Electrification on the Path to Net Zero

HARC Announcement


A Comparison of Studies Examining Opportunities and
Barriers in the United States

Dr. Margaret Cook, Research Associate for HARC’s Energy team, recently co-authored the report, Electrification on the Path to Net Zero: A Comparison of Studies Examining Opportunities and Barriers in the United States. The paper was published by Columbia University’s Center on Global Energy Policy.

With calls for a net zero economy, many studies have tried to outline what that could mean for the US. This new report dives into these studies to examine the consensus and constraints.

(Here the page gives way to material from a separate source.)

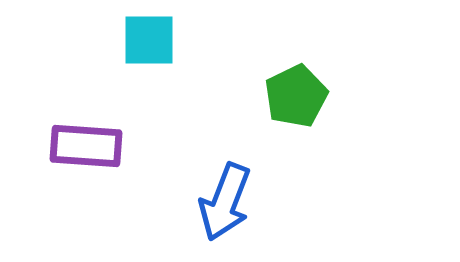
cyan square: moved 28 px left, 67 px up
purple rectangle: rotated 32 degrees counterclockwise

As stated in the report’s Executive Summary:

There is a strong and growing consensus that a simultaneously growing and decarbonizing electricity sector is necessary to meet declining greenhouse gas emissions targets. Rallying cries to “electrify everything” have captured the focus of many headlines and policy forums in recent years. However, there are important questions that remain unanswered about the electrify everything movement, including the technical, social, and political feasibility of the approach, as well as the affordability and equitability of implementation. While reducing emissions is paramount in mitigating the negative impacts of the energy system to the environment and human health, it is also critical that changes to energy infrastructure are both socially and politically acceptable, as well as affordable to help ensure an economically vibrant future.

The report outlines common strategies for achieving net zero, including:

  • Reducing fossil fuel use, especially eliminating coal generation;
  • Replacing fossil fuels with carbon free sources, especially wind and solar;
  • Deploying a diverse set of technologies to achieve net zero;
  • Short- and long-term energy storage;
  • Expanded transmission, particularly to reach distributed
    electricity generation and meet increased demands;
  • Increased electrification, such as replacing residential and commercial
    space and water heating;
  • Flexible demands that assist with grid reliability; and
  • Reducing energy demand with energy efficiency and conservation.